**Supplied material**
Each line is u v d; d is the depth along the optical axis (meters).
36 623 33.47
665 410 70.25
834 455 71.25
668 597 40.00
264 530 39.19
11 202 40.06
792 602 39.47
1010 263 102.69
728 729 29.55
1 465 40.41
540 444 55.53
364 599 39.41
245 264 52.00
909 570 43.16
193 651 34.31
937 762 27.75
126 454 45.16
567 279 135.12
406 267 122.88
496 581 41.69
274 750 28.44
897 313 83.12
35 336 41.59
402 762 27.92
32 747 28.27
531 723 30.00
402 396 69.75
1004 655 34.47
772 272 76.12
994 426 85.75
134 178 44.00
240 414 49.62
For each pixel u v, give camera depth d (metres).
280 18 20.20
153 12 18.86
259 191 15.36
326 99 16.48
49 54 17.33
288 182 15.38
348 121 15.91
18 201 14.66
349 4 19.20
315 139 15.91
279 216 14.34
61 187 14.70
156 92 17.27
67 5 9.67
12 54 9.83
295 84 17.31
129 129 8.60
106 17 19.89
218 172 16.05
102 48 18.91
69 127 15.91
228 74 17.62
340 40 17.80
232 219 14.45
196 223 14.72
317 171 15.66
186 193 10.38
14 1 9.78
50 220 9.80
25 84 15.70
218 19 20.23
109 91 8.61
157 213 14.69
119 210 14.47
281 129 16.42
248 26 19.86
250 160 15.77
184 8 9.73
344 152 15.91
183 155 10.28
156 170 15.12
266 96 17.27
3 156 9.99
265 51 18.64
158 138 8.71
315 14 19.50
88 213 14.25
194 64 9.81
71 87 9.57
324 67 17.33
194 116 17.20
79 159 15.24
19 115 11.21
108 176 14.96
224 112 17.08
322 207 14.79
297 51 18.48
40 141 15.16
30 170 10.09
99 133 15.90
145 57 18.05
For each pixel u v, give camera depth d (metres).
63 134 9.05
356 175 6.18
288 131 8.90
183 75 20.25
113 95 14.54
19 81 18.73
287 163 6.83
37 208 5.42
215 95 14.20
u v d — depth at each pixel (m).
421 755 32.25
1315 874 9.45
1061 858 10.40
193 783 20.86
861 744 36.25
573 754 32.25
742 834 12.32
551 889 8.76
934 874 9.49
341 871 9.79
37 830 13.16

**Problem description**
From the line holding "792 602 39.47" down to the final line above, quote every line exactly and only those lines.

**Answer area**
792 602 39.47
1010 263 102.69
728 729 29.55
1 465 40.41
540 444 55.53
364 599 39.41
245 264 52.00
909 570 43.16
193 651 34.31
937 762 27.75
126 454 45.16
567 279 135.12
406 267 122.88
496 581 41.69
274 750 28.44
897 313 83.12
35 336 41.59
402 762 27.92
32 747 28.27
531 723 30.00
402 396 69.75
1004 655 34.47
772 272 76.12
994 426 85.75
134 178 44.00
240 414 49.62
For each pixel u v, give camera depth d (metres).
280 18 20.20
153 12 18.86
259 191 15.36
326 99 16.48
49 54 17.33
288 182 15.38
348 121 15.91
18 201 14.66
349 4 19.20
315 139 15.91
279 216 14.34
61 187 14.70
156 92 17.27
67 5 9.67
12 54 9.83
295 84 17.31
129 129 8.60
106 17 19.89
218 172 16.05
102 48 18.91
69 127 15.91
228 74 17.62
340 40 17.80
232 219 14.45
196 223 14.72
317 171 15.66
186 193 10.38
14 1 9.78
50 220 9.80
25 84 15.70
218 19 20.23
109 91 8.61
157 213 14.69
119 210 14.47
281 129 16.42
248 26 19.86
250 160 15.77
184 8 9.73
344 152 15.91
183 155 10.28
156 170 15.12
266 96 17.27
3 156 9.99
265 51 18.64
158 138 8.71
315 14 19.50
88 213 14.25
194 64 9.81
71 87 9.57
324 67 17.33
194 116 17.20
79 159 15.24
19 115 11.21
108 176 14.96
224 112 17.08
322 207 14.79
297 51 18.48
40 141 15.16
30 170 10.09
99 133 15.90
145 57 18.05
For each pixel u v, give camera depth d (metres).
63 134 9.05
356 175 6.18
288 131 8.90
183 75 20.25
113 95 14.54
19 81 18.73
287 163 6.83
37 208 5.42
215 95 14.20
u v d — depth at each pixel (m).
421 755 32.25
1315 874 9.45
1061 858 10.40
193 783 20.86
861 744 36.25
573 754 32.25
742 834 12.32
551 889 8.76
934 874 9.49
341 871 9.79
37 830 13.16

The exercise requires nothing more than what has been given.